Neckargemund, too, has a river that runs through it; the Neckar, a tributary to the Rhine, near where it merges with the river Elsenz. (The word Neckargemund translates to “confluence of the Neckar.”)
“We don’t have your mountains, but we do have a river,” said Felix, one of the high school students from Neckargemund. “It’s a lot hotter here,” added Phil, another exchange student. Both said they think Montana is “beautiful.”
Faculty and student exchanges now involve two universities and three public high schools in Missoula and their German counterparts, as well as art and photo exhibit exchanges and numerous visits to and from both cities.
And every year since 1993, the Missoula Sister-City Committee for Neckargemund hosts a Germanfest to celebrate all things German.
On Sunday, bratwurst and sauerkraut was available, of course, as was plenty of beer for those of legal drinking age. The German Bakery from Stevensville sold bretzels, keine bisse and kase stangen.
For many, the festivities began on Saturday at the related Oktoberfest at Bayern Brewery.
“There were 300 to 400 people there,” said Bayern marketing and events coordinator Shawna Chandler. “There was a giant Congo line. Our brewmaster Thorsten even joined in, wearing his lederhosen. It got a bit crazy.”
Frank Clinch traveled all the way from Great Falls for the Fest. “I grew up in a fairly ethnic family and I’ve always enjoyed that aspect of Montana,” he said. “A diversity of people bring different types of culture to the mix, and I like sharing that with people.”
“I have German heritage,” says Joe Rangitsch, of Helena. “So I came over to explore that a bit.”
According to the U.S. Census Bureau, German Americans are the largest self-reported ethnic group in the United States, at about 44 million. The first significant group arrived to American in the 1670s. An estimated 8 million Germans arrived in the 19th century. Another 7.5 million arrived between 1820 and 1870, drawn to the United States in hopes of finding religious freedom, economic opportunity and land.
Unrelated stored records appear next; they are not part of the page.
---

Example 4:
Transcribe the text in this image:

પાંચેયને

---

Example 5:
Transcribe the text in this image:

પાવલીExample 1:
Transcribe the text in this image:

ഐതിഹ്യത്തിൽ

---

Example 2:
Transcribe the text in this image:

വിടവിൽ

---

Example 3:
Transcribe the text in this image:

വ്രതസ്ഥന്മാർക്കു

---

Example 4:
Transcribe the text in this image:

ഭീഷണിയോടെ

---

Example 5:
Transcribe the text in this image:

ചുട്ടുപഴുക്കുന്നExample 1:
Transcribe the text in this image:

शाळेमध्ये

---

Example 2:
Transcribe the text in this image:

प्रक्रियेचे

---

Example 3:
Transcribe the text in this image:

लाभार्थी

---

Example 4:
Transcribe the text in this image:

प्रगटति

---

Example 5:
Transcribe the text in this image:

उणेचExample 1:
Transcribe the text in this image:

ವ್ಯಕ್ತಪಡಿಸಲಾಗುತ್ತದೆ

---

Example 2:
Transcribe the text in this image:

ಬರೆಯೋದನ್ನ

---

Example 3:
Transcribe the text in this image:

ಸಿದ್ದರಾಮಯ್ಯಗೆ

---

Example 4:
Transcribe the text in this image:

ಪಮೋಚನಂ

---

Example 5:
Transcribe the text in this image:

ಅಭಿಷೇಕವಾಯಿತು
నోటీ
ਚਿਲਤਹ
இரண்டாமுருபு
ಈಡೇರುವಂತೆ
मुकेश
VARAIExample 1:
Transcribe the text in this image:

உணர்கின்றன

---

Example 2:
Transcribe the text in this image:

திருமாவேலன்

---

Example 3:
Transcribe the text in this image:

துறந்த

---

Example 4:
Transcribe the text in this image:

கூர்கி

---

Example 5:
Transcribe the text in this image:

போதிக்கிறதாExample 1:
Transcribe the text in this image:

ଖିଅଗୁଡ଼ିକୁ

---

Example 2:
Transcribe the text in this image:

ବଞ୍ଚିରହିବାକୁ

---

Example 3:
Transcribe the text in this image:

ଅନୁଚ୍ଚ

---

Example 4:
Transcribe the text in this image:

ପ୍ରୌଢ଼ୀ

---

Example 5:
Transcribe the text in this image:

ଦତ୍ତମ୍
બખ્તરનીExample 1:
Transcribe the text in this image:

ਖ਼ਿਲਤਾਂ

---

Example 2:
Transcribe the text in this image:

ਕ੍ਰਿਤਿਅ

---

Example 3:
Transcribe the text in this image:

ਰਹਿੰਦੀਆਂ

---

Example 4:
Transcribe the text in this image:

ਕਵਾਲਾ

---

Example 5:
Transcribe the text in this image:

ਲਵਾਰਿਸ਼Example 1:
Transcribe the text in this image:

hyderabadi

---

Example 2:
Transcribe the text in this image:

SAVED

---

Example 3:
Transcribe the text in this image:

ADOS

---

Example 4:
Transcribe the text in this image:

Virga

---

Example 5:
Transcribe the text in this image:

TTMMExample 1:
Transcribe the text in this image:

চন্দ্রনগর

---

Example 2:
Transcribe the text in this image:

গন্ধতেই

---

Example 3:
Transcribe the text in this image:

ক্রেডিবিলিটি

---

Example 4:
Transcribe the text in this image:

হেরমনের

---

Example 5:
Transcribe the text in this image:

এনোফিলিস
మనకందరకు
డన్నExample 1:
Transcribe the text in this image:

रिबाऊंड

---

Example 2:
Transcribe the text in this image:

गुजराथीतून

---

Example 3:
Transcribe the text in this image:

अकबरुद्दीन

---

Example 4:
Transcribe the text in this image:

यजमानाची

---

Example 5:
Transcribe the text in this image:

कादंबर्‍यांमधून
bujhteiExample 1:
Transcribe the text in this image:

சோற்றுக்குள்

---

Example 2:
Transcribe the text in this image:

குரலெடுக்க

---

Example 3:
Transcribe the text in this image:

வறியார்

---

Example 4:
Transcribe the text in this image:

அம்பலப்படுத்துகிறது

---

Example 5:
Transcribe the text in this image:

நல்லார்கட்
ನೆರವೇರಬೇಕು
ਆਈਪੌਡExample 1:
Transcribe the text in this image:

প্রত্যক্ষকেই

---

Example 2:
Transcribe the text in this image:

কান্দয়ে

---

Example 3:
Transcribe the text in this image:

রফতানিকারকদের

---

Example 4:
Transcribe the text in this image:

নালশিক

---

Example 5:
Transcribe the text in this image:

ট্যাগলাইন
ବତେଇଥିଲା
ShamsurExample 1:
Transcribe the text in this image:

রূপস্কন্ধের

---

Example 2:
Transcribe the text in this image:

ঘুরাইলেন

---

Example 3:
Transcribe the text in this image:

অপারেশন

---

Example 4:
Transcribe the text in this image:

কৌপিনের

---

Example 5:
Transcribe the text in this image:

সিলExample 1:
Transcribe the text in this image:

Today, about 27 percent of Montana residents are of German descent – the seventh highest percent in the nation. (Neighboring North Dakota is No. 1, at nearly 44 percent.)
They opened the first kindergartens in America and introduced Christmas trees. They brought us hot dogs and hamburgers. Although they didn’t invent beer, they helped perfect it by introducing hops to the process and developing larger kettles, improving quality and quantity.
But they weren’t always treated so well.
“Montana led the nation in repression of German immigrants,” according to a report by the Montana Historical Society. When the United States entered World War I, there was widespread fear of “communists.” Germans, seen as “unpatriotic,” were considered a severe threat. Some Montana farmers expressed concern that Germans would take over their homesteads.
Montana historian K. Ross Toole once wrote, “No state in the union engaged in quite the same orgy of book burning, inquisition of suspected traitors, and general hysteria as Montana.”
It was a past difficult to imagine at Caras Park on Sunday, as people raised their steins and shouted “Prost!” to their collective German heritage.